Puertas secretas y cajones cerrados
¿Cómo dar cuenta de la mirada y los silencios femeninos, del persistir de su misterio, a la manera de puntos suspensivos? El cine puede hacerlo, puede filmarlo. Aún cuando existan -y existen- pautas premeditadas para la interpretación, para la puesta en escena. Siempre hay algo más que escapa y que dice y que la cámara registra. No se trata de palabras dichas sino, antes bien, de lo que no dicen. Tampoco de atrapar en planos-detalle miradas en raccord, de por sí bellas o sugerentes. El desafío es descansar en lo que anida, en su mostrarse inasible, en los gestos apenas.

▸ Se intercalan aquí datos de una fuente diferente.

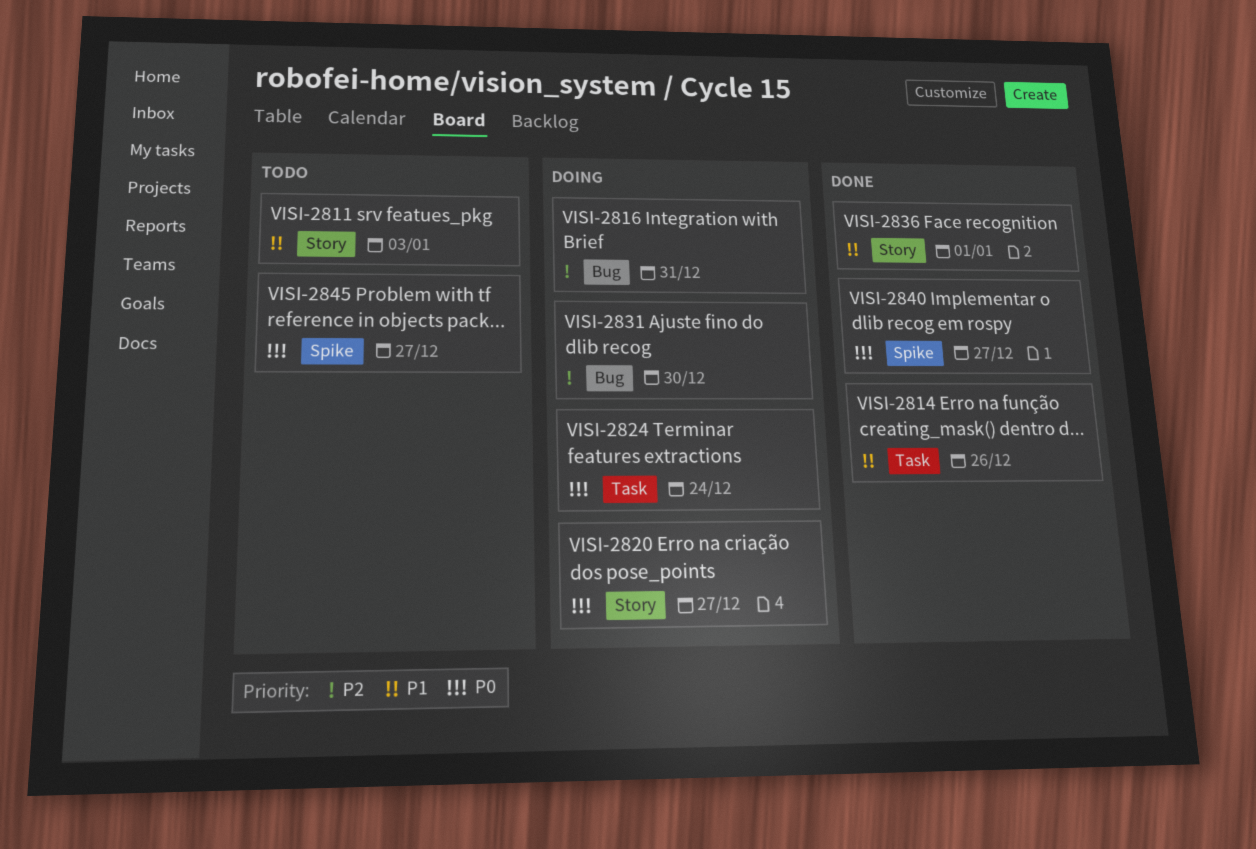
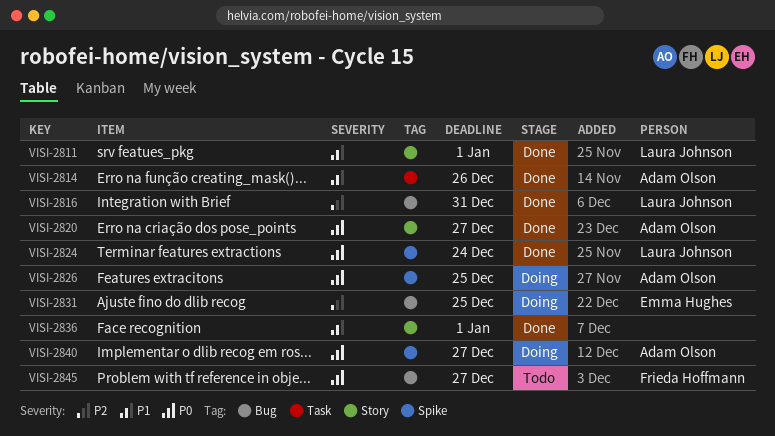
VISI-2811, status: Todo -> Done
VISI-2811, due: Jan 3 -> Jan 1
VISI-2816, status: Doing -> Done
VISI-2820, status: Doing -> Done
VISI-2824, status: Doing -> Done
VISI-2824, label: Task -> Spike
VISI-2826: none -> present
VISI-2831, due: Dec 30 -> Dec 25
VISI-2840, status: Done -> Doing
VISI-2845, label: Spike -> Bug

Abrir puertas y ventanas tiene su sostén de argumento. Pero no es éste lo que de veras importa. No porque carezca de interés para el film -la abuela ha fallecido y las tres nietas, hermanas, habrán de convivir sin ella y entre ellas-, en todo caso mejor será indagar, reconocer, los espacios vacíos que aparecen, como grietas que recorren a los personajes, que los tensan, que les dibujan sonrisas de malestar, con contención, algo de mesura, entre reacciones violentas y gritos callados.
Las tres mujeres habitan la casa grande. Que la abuela ya no esté será información posterior, intuida de a poco, sin subrayados. La casa vieja, también, como gota de tiempo, sin nexo claro con el afuera: ¿cuándo transcurre la acción?, ¿dónde queda el "centro"?, ¿quién es la "pueblerina"?, ¿papá, mamá?, ¿adoptada?, ¿y el aeropuerto? Vivir entre paredes -toda la película se inscribe en este adentro- con discos de vinilo, juguetes escondidos, puertas secretas, cajones nunca abiertos. Todo dice sobre un tiempo pasado.

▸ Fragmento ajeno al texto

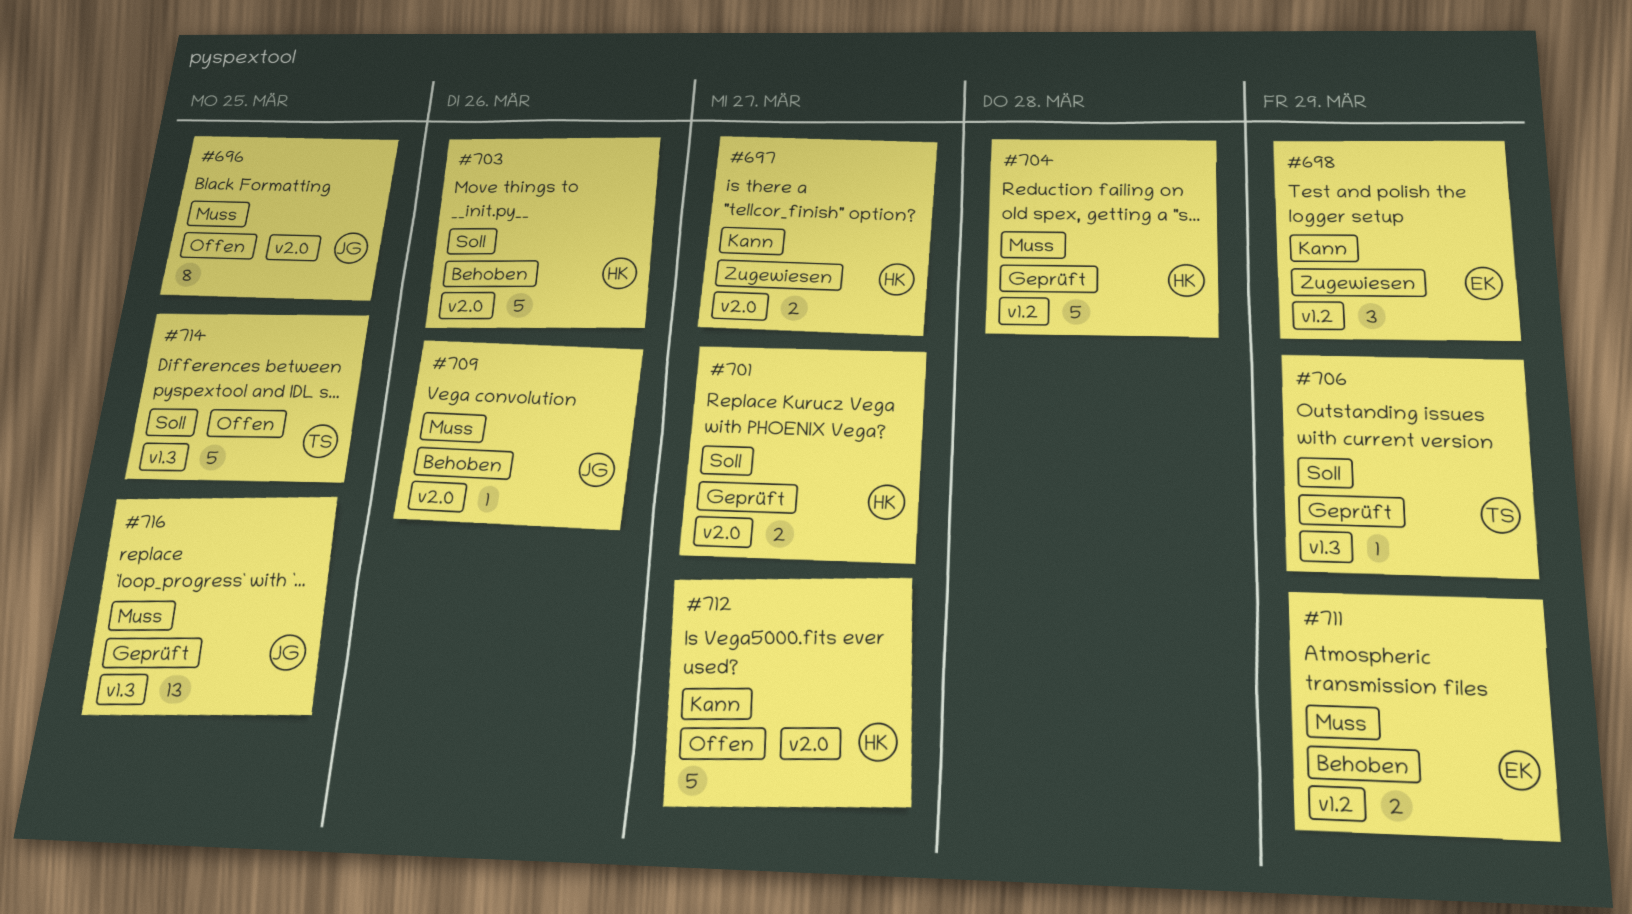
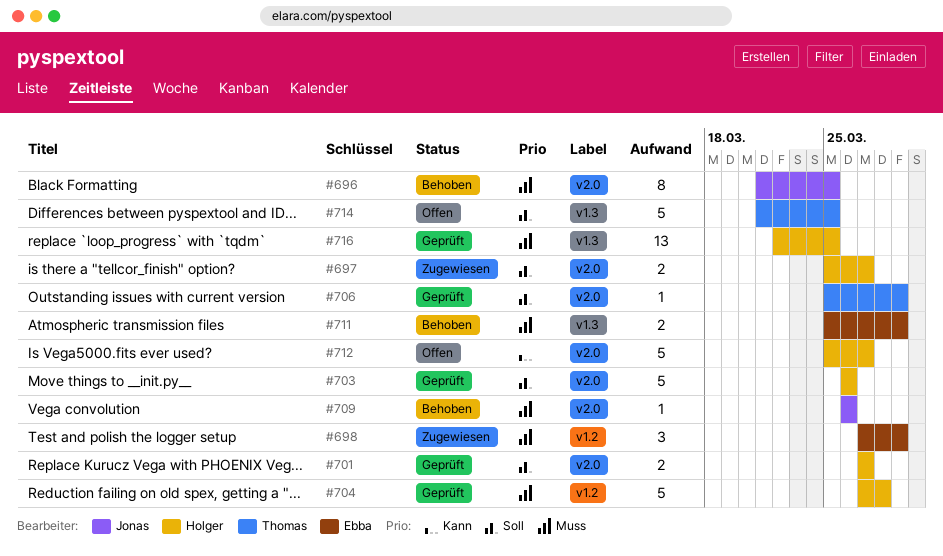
#696, status: Offen -> Behoben
#697, priority: Kann -> Soll
#698, priority: Kann -> Muss
#703, status: Behoben -> Geprüft
#706, label: v1.3 -> v2.0
#711, label: v1.2 -> v1.3
#716, owner: Jonas -> Holger

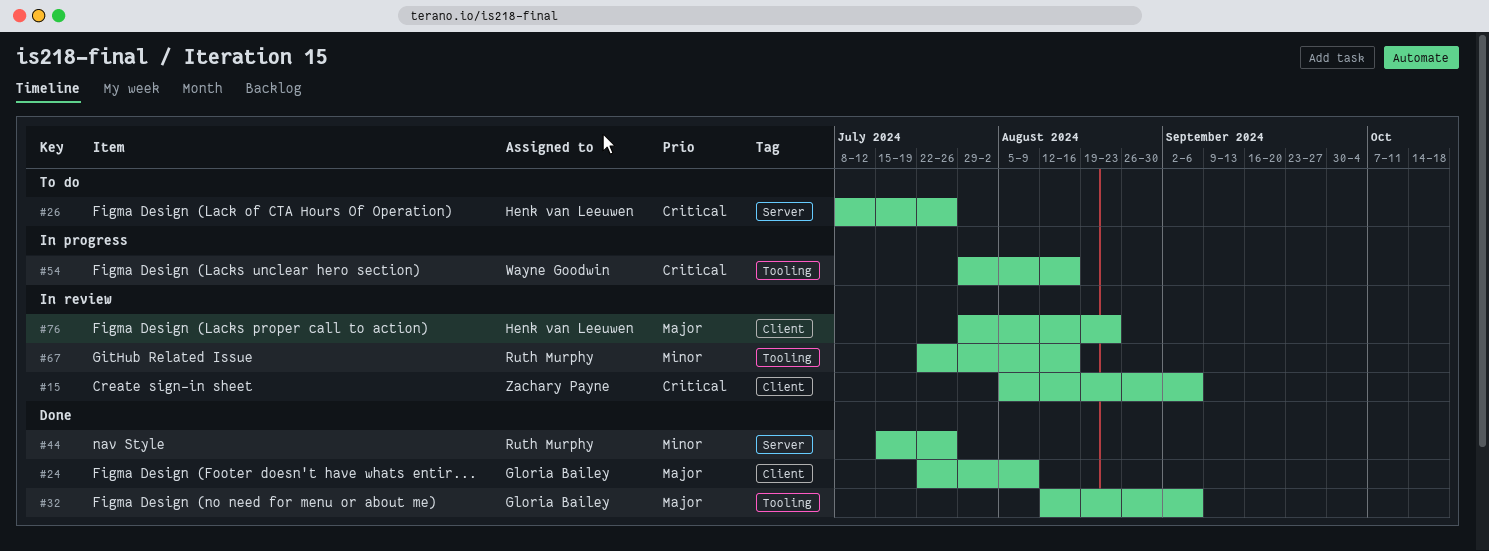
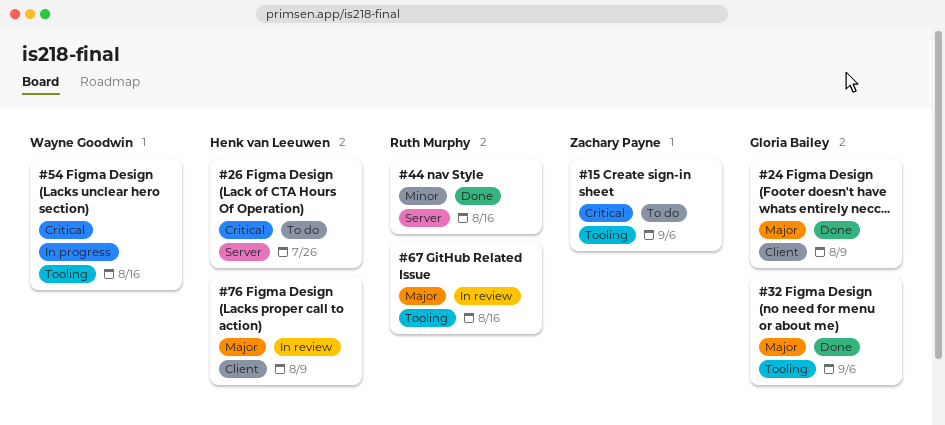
#15, status: In review -> To do
#15, label: Client -> Tooling
#44, due: Jul 26 -> Aug 16
#67, priority: Minor -> Major
#76, due: Aug 23 -> Aug 9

Por un lado, Marina (María Canale), presta a la organización, a evitar el declive del hogar, de equilibrio alicaído, de enchufe roto o de botón dañado (¿cuál de los dos es motivo del lavarropas quieto?); por el otro, Sofía (Martina Juncadella), de piel al descubierto, sensualidad manifiesta, mirada torcida, y teléfono celular nuevo (pero esto, claro, tiene un precio, y no es sólo económico); y finalmente, Violeta (Ailín Salas), de silencios prolongados, espontaneidad oculta, niña tratada como niña, capaz de volar para, por fin, hacer música (y dar un corolario de canción, aunque también con un "no entendí" dicho de manera justa).
Por todo esto, nada de moraleja ni de frases dichas. Sino de entramado irregular, tanto como lo que puede y no puede suceder entre tres personas, en una casa grande y vieja, y con un hombre que aparece para provocar un deseo de ventana oscura. El, el único capaz de entrar y de salir libremente -"¿vas para el centro?"- de este caserón pantanoso, que parece haber engullido a sus tres tristes mujeres en un lamento de dolor que, cuando encuentre su remedio, sabrá cómo poner fin a la melancolía.